One of the many challenges faced by customers today is the tracking and blocking denial-of-service (DoS) attacks. Counteracting a DoS attack involves intrusion detection, source tracking, and blocking. This functionality addresses the need for source tracking.
To trace attacks, NetFlow and access control lists (ACLs) have been used. To block attacks, committed access rate (CAR) and ACLs have been used. Support for these features on the Cisco 12000 series Internet router has depended on the type of line card used. Support for these features on the Cisco 7500 series routers depends upon the type of port adapter used. There is, therefore, a need to develop a way to receive information that both traces the source of an attack and is supported on all line cards and port adapters.
Normally, when you identify the host that is subject to a DoS attack, you must determine the network ingress point to effectively block the attack. This process starts at the router closest to the host.
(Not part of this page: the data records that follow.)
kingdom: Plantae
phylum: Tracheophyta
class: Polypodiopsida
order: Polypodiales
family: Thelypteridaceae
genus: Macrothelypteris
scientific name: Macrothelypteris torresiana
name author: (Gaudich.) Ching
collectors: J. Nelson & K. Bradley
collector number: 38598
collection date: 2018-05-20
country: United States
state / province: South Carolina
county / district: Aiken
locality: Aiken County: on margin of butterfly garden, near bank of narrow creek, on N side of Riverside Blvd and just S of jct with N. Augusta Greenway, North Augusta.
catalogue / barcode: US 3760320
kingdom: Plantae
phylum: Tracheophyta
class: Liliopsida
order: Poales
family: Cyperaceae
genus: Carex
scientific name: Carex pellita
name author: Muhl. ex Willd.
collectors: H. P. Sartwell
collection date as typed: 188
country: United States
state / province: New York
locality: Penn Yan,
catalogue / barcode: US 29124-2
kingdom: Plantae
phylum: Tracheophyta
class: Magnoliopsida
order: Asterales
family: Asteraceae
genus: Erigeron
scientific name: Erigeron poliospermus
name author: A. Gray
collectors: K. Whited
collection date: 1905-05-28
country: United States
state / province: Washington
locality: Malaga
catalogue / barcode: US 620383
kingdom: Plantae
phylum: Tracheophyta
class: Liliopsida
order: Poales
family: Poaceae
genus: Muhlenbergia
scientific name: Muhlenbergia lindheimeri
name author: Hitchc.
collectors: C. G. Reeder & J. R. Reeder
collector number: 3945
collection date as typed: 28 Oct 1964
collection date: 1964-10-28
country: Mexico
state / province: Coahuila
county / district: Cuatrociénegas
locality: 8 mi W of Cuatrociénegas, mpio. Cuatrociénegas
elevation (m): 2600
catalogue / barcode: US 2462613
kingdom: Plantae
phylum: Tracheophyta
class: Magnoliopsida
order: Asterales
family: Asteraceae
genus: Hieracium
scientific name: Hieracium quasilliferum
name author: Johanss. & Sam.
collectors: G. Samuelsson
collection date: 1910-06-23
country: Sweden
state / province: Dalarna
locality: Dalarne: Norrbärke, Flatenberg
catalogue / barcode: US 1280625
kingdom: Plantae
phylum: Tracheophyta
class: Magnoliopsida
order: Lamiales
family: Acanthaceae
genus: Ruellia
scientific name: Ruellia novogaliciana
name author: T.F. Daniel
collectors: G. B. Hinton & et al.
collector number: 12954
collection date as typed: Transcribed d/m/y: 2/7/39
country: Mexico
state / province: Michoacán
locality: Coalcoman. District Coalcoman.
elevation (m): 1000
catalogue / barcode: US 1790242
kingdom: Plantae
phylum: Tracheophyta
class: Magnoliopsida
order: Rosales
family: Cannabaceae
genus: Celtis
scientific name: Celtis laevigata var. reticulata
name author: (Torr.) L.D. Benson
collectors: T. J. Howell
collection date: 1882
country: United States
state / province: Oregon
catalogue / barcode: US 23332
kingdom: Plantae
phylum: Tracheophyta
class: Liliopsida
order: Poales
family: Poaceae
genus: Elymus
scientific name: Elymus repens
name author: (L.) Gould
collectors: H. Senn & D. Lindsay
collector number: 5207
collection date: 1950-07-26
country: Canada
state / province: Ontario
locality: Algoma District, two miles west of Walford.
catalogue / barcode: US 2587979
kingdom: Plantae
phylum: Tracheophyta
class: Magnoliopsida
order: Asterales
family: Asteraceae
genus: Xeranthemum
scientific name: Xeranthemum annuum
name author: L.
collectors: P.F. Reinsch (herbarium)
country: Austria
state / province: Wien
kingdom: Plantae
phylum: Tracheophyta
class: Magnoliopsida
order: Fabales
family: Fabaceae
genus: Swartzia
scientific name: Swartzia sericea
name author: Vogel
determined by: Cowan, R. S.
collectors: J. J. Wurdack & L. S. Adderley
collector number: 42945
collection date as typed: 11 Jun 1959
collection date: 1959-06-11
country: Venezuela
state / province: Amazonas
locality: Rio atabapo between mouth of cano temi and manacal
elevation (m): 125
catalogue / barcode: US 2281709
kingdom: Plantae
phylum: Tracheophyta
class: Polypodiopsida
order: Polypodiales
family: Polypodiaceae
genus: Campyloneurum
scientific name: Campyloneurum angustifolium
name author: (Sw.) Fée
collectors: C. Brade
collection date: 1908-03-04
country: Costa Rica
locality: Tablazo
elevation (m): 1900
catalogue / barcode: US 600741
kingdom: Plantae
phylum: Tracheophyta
For example, in the figure below, you would start at Router A and try to determine the next upstream router to examine. Traditionally, you would apply an output ACL to the interface connecting to the host to log packets that match the ACL. The logging information is dumped to the router console or system log. You then have to analyze this information, and possibly go through several ACLs in succession to identify the input interface for the attack. In this case the information points back to Router B.
You then repeat this process on Router B, which leads back to Router C, an ingress point into the network. At this point you can use ACLs or CAR to block the attack. This procedure can require applying several ACLs that generate an excessive amount of output to analyze, making this procedure cumbersome and error prone.